## WHAT THE EXERCISE ASKS
Only the lines from the beginning of the entries through the one with "Page size: 2001x1125." should be written out, please, exactly and without any pictures.

START EXERCISE INPUT

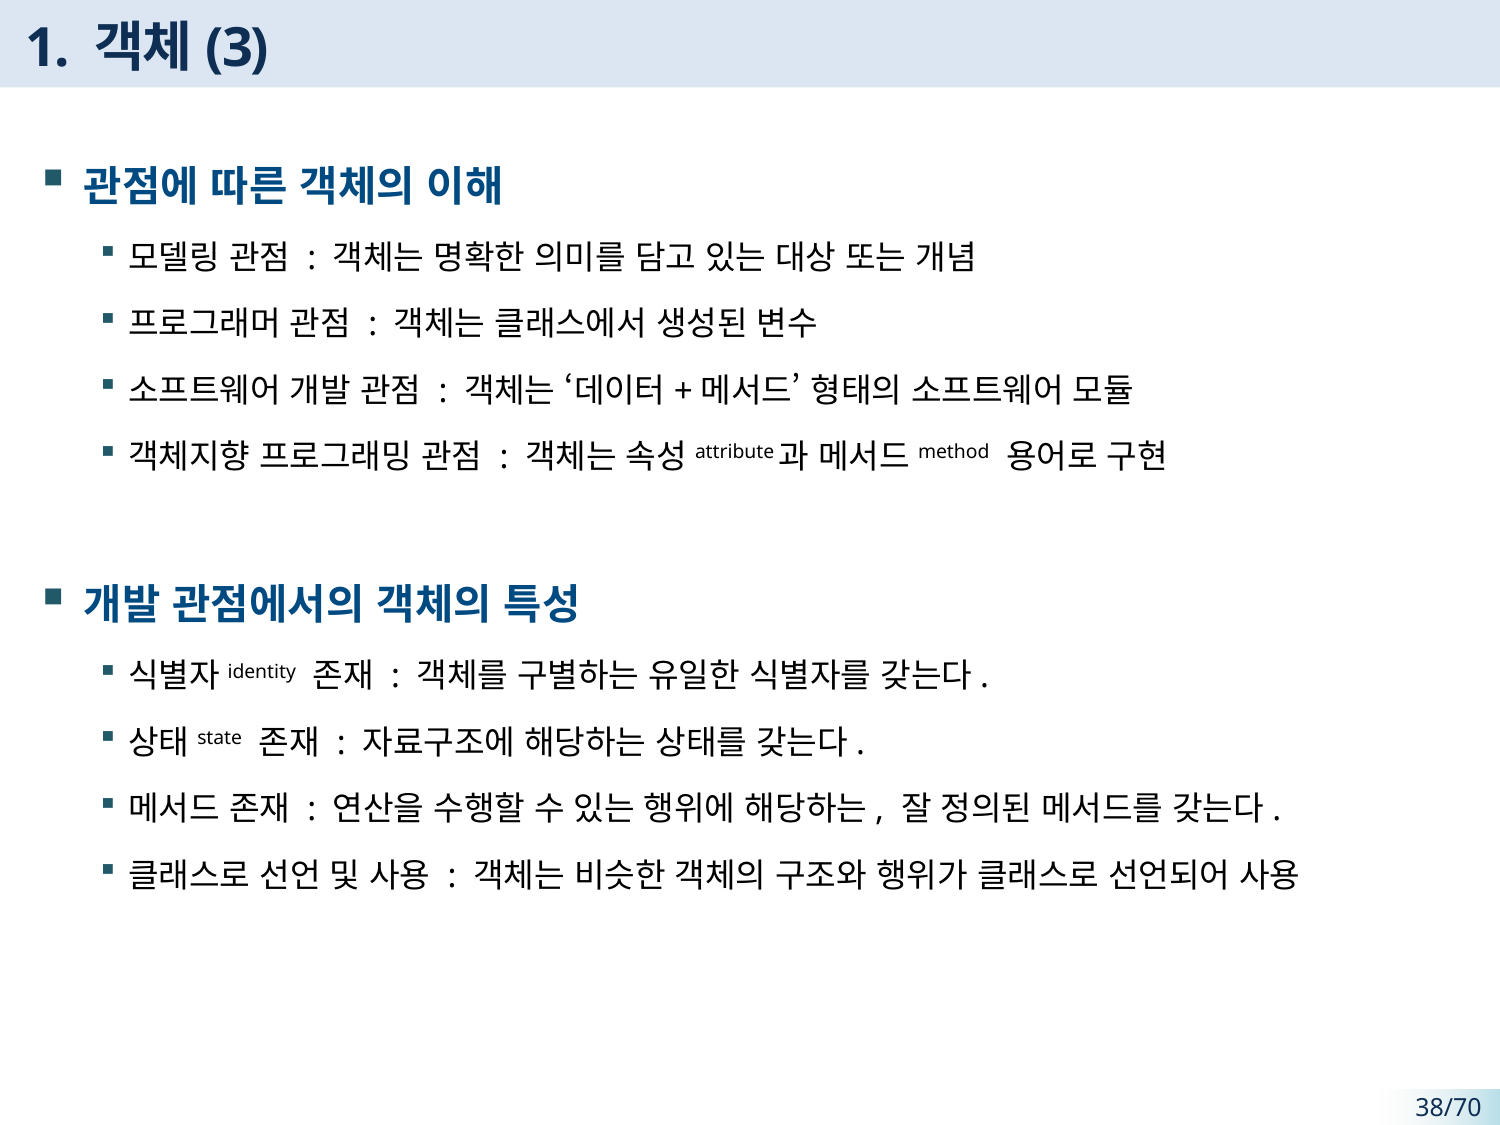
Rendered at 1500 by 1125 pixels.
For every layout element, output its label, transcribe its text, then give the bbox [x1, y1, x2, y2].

list 관점에 따른 객체의 이해 모델링 관점 : 객체는 명확한 의미를 담고 있는 대상 또는 개념 프로그래머 관점 : 객체는 클래스에서 생성된 변수 소프트웨어 개발 관점 : 객체는 ‘데이터+메서드’ 형태의 소프트웨어 모듈 객체지향 프로그래밍 관점 : 객체는 속성attribute과 메서드method 용어로 구현 개발 관점에서의 객체의 특성 식별자identity 존재 : 객체를 구별하는 유일한 식별자를 갖는다. 상태state 존재 : 자료구조에 해당하는 상태를 갖는다. 메서드 존재 : 연산을 수행할 수 있는 행위에 해당하는, 잘 정의된 메서드를 갖는다. 클래스로 선언 및 사용 : 객체는 비슷한 객체의 구조와 행위가 클래스로 선언되어 사용 [10, 126, 1481, 1057]
title 1. 객체(3) [10, 5, 1288, 84]
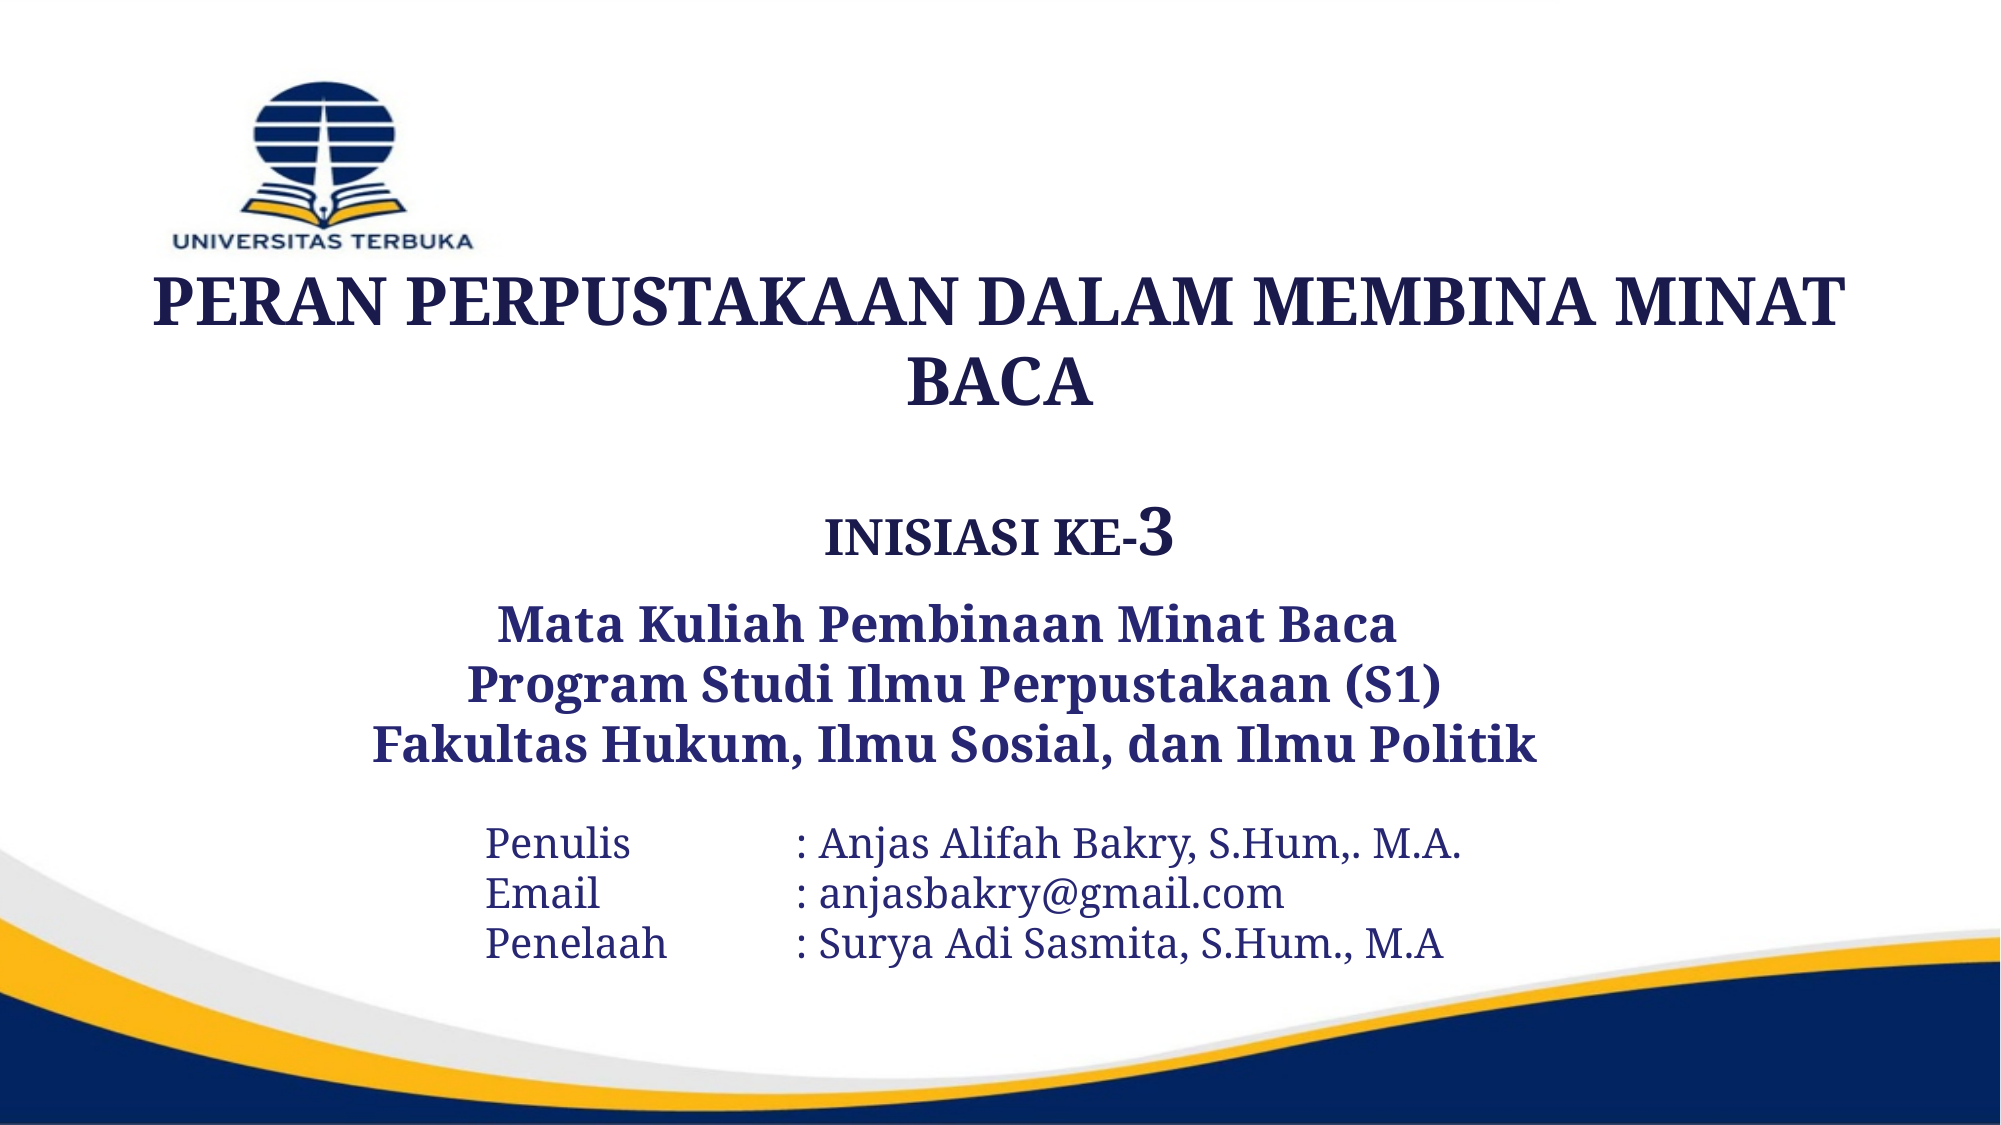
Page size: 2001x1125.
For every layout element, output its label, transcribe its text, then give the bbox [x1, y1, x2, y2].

text_box Penulis : Anjas Alifah Bakry, S.Hum,. M.A. Email : anjasbakry@gmail.com Penelaah : Surya Adi Sasmita, S.Hum., M.A [470, 809, 1530, 975]
title PERAN PERPUSTAKAAN DALAM MEMBINA MINAT BACA INISIASI KE-3 [122, 242, 1878, 585]
picture [0, 0, 2001, 1125]
text_box Mata Kuliah Pembinaan Minat Baca Program Studi Ilmu Perpustakaan (S1) Fakultas Hukum, Ilmu Sosial, dan Ilmu Politik [314, 584, 1596, 786]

END EXERCISE INPUT

## EXPECTED ANSWER
Rendered at 1500 by 1125 pixels.
For every layout element, output its label, transcribe its text, then give the bbox [x1, y1, x2, y2].

list 관점에 따른 객체의 이해 모델링 관점 : 객체는 명확한 의미를 담고 있는 대상 또는 개념 프로그래머 관점 : 객체는 클래스에서 생성된 변수 소프트웨어 개발 관점 : 객체는 ‘데이터+메서드’ 형태의 소프트웨어 모듈 객체지향 프로그래밍 관점 : 객체는 속성attribute과 메서드method 용어로 구현 개발 관점에서의 객체의 특성 식별자identity 존재 : 객체를 구별하는 유일한 식별자를 갖는다. 상태state 존재 : 자료구조에 해당하는 상태를 갖는다. 메서드 존재 : 연산을 수행할 수 있는 행위에 해당하는, 잘 정의된 메서드를 갖는다. 클래스로 선언 및 사용 : 객체는 비슷한 객체의 구조와 행위가 클래스로 선언되어 사용 [10, 126, 1481, 1057]
title 1. 객체(3) [10, 5, 1288, 84]
Page size: 2001x1125.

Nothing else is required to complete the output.